Case in point, a lingerie shop I entered, in search of a replacement bra. It easily had 10 clerks for a one-room storefront. It’s awkward to have people swarm around you when you’re looking for shoes; it’s another thing when you’re shopping for bras.

Once I’d actually made the mistake of touching one (bra, not clerk), a clerk materialized from nowhere with a measuring tape and deftly lassoed me before I knew what was happening. This is an aspect of bra shopping that I hate even in the States – a situation where it is socially acceptable for a stranger to wrap string around your nipples. She plucked the correct size off the rack and continued to trail me as I made my way around the store. A different salesclerk, noticing the two bras that by that point were in my hand, took it upon herself to hand me a third, a lacy, purple number that was far from my style, but which I took from her anyway so that I wouldn’t have to linger.

Then, the dressing room. I had a feeling I wasn’t going to be alone – and I was right.

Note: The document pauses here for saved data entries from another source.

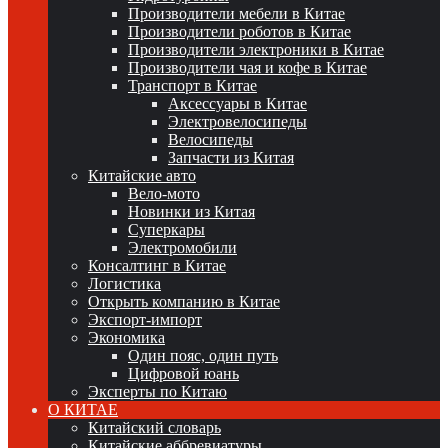
Производители мебели в Китае
Производители роботов в Китае
Производители электроники в Китае
Производители чая и кофе в Китае
Транспорт в Китае
Аксессуары в Китае
Электровелосипеды
Велосипеды
Запчасти из Китая
Китайские авто
Вело-мото
Новинки из Китая
Суперкары
Электромобили
Консалтинг в Китае
Логистика
Открыть компанию в Китае
Экспорт-импорт
Экономика
Один пояс, один путь
Цифровой юань
Эксперты по Китаю
О КИТАЕ
Китайский словарь
Китайские аббревиатуры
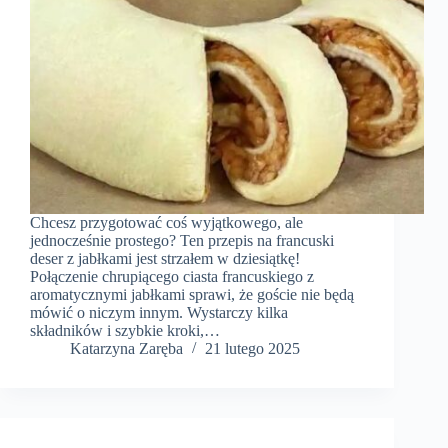
Chcesz przygotować coś wyjątkowego, ale
jednocześnie prostego? Ten przepis na francuski
deser z jabłkami jest strzałem w dziesiątkę!
Połączenie chrupiącego ciasta francuskiego z
aromatycznymi jabłkami sprawi, że goście nie będą
mówić o niczym innym. Wystarczy kilka
składników i szybkie kroki,…
Katarzyna Zaręba
21 lutego 2025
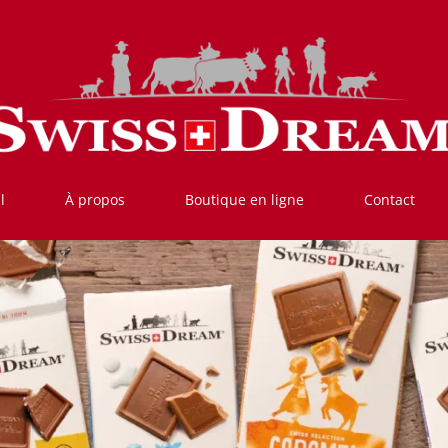
l
À propos
Boutique en ligne
Contact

I’d barely gotten the first bra on when I heard a chirpy voice announce in Chinese that she would help me, and my shower curtain was pulled aside.

“It’s too small,” I tried to explain, covering my chest with my hands as she reached for me.

“It’s not too small,” she replied and dove right in, her fingers deftly manipulating the straps.

She helped me out of the bra and into my other choices – all with the shower curtain open, of course; I took a deep breath and tried to adopt the mantra that Peter’s dentist used to say to him, somewhat creepily, whenever he was about to administer a dose of novacaine: “It has to be. It just has to be.”

And, indeed, it ended well. I bought a bra, and bid her farewell with a smile. If only I had the same success on my quest for pajama pants – I was so overwhelmed by would-be helpers that I had to make an evasive manuever around a rack of tops decorated with cartoon sheep.